**PROBLEM STATEMENT**
Copy verbatim the block of lines in the entries below whose first line contains "of their taxable" and whose last line contains "asset to grow". Leave out all other lines.

**PROVIDED ENTRIES**
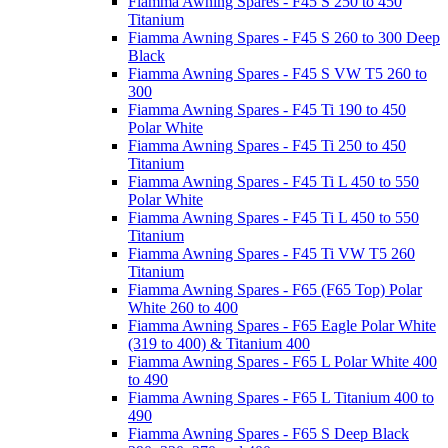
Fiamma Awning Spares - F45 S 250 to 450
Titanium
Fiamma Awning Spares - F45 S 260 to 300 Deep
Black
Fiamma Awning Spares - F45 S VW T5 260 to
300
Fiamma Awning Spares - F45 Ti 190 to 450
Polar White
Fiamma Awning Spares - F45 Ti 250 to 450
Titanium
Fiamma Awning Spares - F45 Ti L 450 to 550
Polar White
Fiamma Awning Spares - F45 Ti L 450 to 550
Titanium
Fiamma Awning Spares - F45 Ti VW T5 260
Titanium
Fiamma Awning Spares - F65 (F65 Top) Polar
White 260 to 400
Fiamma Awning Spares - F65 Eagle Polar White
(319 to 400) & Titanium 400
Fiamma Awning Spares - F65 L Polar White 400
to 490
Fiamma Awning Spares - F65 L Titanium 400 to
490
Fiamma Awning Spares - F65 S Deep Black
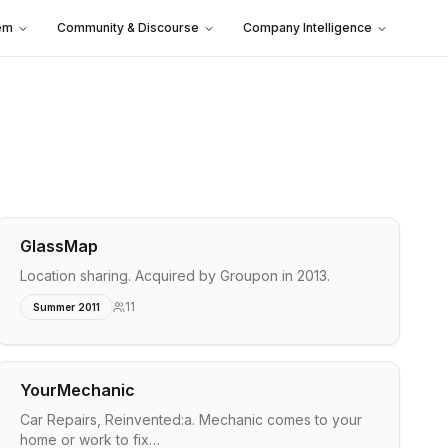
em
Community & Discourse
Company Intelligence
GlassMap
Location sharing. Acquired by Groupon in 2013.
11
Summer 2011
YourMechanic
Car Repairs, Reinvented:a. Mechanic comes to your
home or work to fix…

==

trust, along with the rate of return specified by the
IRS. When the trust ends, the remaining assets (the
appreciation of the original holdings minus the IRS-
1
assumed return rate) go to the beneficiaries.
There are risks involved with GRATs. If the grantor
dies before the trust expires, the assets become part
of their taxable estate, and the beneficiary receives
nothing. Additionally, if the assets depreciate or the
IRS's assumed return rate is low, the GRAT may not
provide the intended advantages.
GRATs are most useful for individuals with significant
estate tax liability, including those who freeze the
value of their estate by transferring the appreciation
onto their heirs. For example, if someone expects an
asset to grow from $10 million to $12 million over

**RESULT FOR THIS TASK**
of their taxable estate, and the beneficiary receives
nothing. Additionally, if the assets depreciate or the
IRS's assumed return rate is low, the GRAT may not
provide the intended advantages.
GRATs are most useful for individuals with significant
estate tax liability, including those who freeze the
value of their estate by transferring the appreciation
onto their heirs. For example, if someone expects an
asset to grow from $10 million to $12 million over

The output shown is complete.